**What is required**:
You are asked to filter the data below and copy every line holding "your".

Segment Start: Extracted material

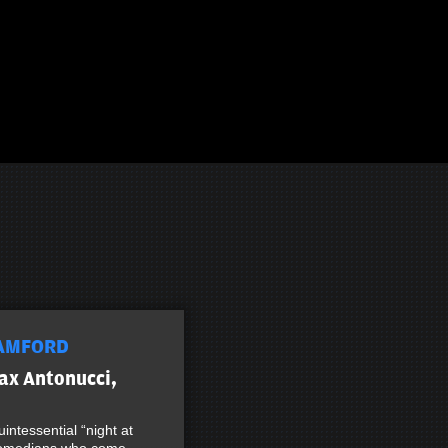
AMFORD
ax Antonucci,
intessential “night at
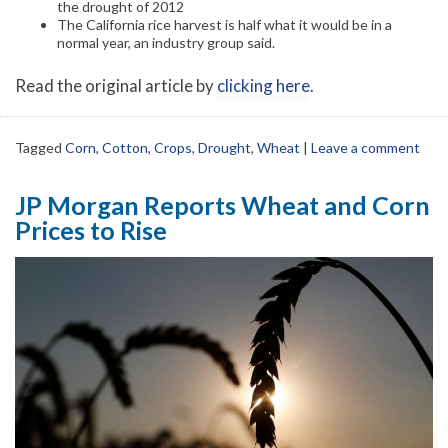
the drought of 2012
The California rice harvest is half what it would be in a
normal year, an industry group said.
Read the original article by
clicking here
.
Tagged
Corn
,
Cotton
,
Crops
,
Drought
,
Wheat
|
Leave a comment
JP Morgan Reports Wheat and Corn
Prices to Rise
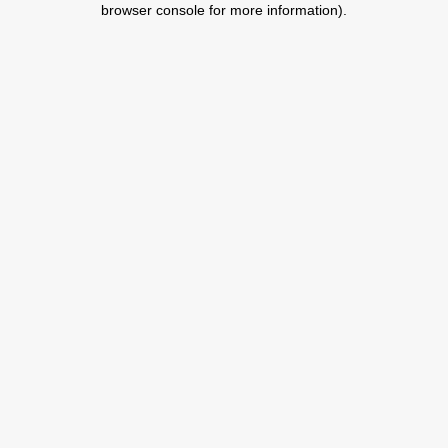
browser console for more information)
.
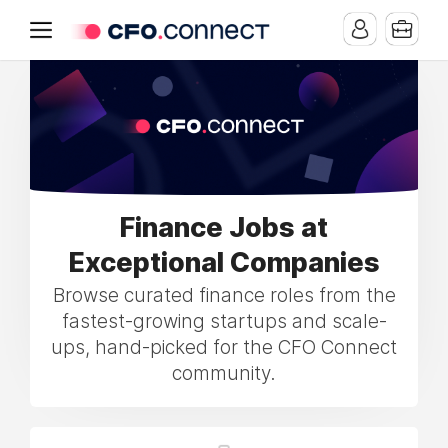
Finance Jobs at
Exceptional Companies
Browse curated finance roles from the
fastest-growing startups and scale-
ups, hand-picked for the CFO Connect
community.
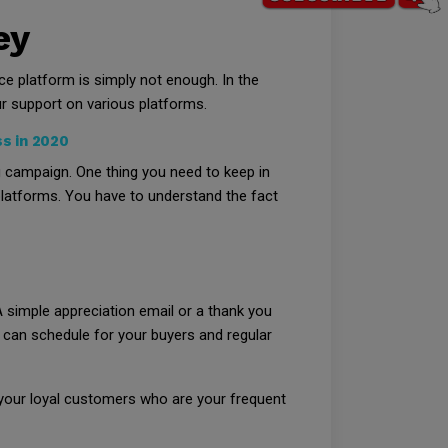
ey
 platform is simply not enough. In the
r support on various platforms.
s in 2020
g campaign. One thing you need to keep in
 platforms. You have to understand the fact
 simple appreciation email or a thank you
can schedule for your buyers and regular
 your loyal customers who are your frequent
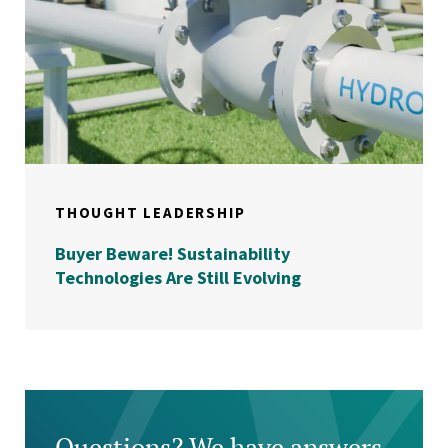
THOUGHT LEADERSHIP
Buyer Beware! Sustainability
Technologies Are Still Evolving
Questions? We have answers.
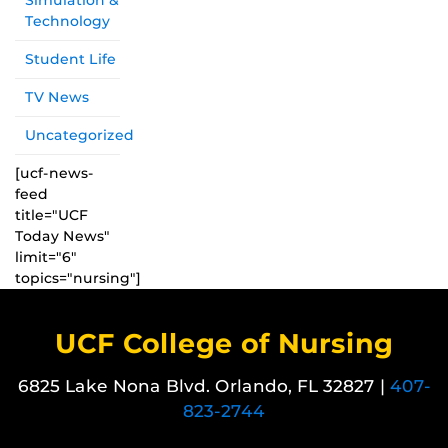
Simulation &
Technology
Student Life
TV News
Uncategorized
[ucf-news-
feed
title="UCF
Today News"
limit="6"
topics="nursing"]
UCF College of Nursing
6825 Lake Nona Blvd. Orlando, FL 32827 |
407-
823-2744
Like us on Facebook
Follow us on X
Find us on Instagram
View our LinkedIn page
Follow us on YouTube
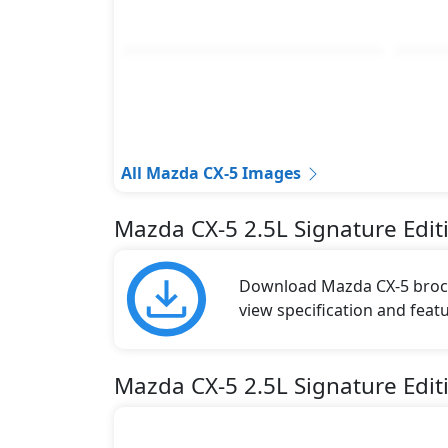
All Mazda CX-5 Images
Mazda CX-5 2.5L Signature Edi
Download Mazda CX-5 brochu
view specification and featu
Mazda CX-5 2.5L Signature Edit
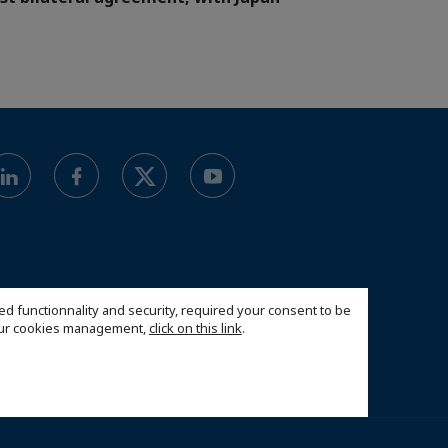
ed functionnality and security, required your consent to be
 our cookies management,
click on this link
.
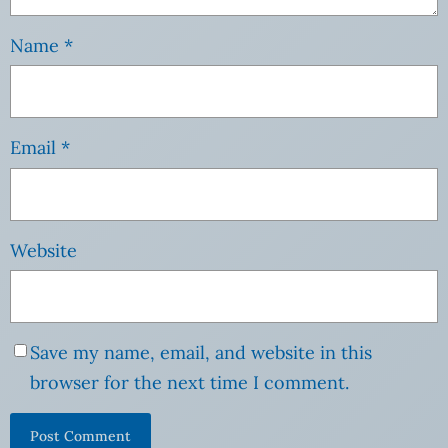
Name
*
Email
*
Website
Save my name, email, and website in this
browser for the next time I comment.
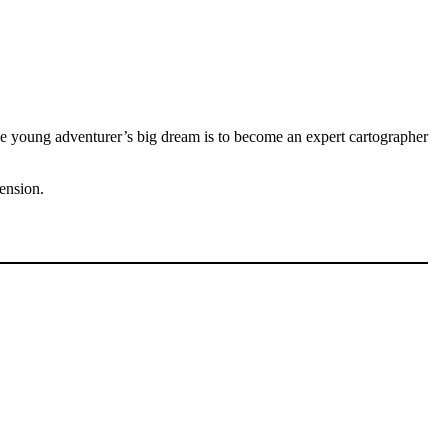
 young adventurer’s big dream is to become an expert cartographer
cension.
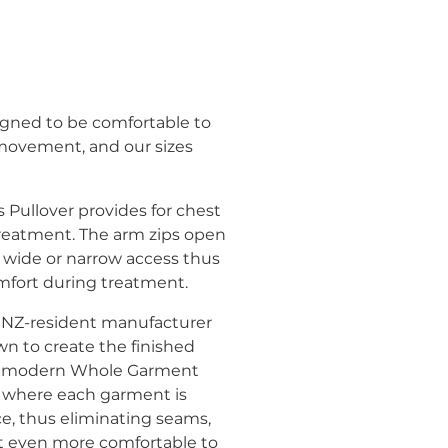
gned to be comfortable to
 movement, and our sizes
Pullover provides for chest
reatment. The arm zips open
 wide or narrow access thus
fort during treatment.
 at NZ-resident manufacturer
wn to create the finished
ng modern Whole Garment
 where each garment is
ce, thus eliminating seams,
 even more comfortable to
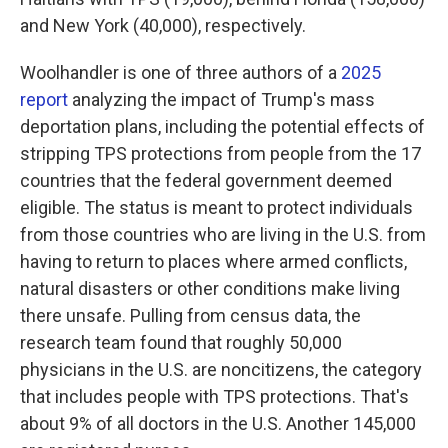
and New York (40,000), respectively.
Woolhandler is one of three authors of a
2025
report
analyzing the impact of Trump's mass
deportation plans, including the potential effects of
stripping TPS protections from people from the 17
countries that the federal government deemed
eligible. The status is meant to protect individuals
from those countries who are living
in the U.S. from
having to return to places where armed conflicts,
natural disasters or other conditions make living
there unsafe. Pulling from census data, the
research team found that roughly 50,000
physicians
in the U.S.
are noncitizens, the category
that includes people with TPS protections. That's
about 9% of all doctors in the U.S. Another 145,000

Segment End: Extracted material

**Expected answer**:
can schedule for your buyers and regular
 your loyal customers who are your frequent
ed functionnality and security, required your consent to be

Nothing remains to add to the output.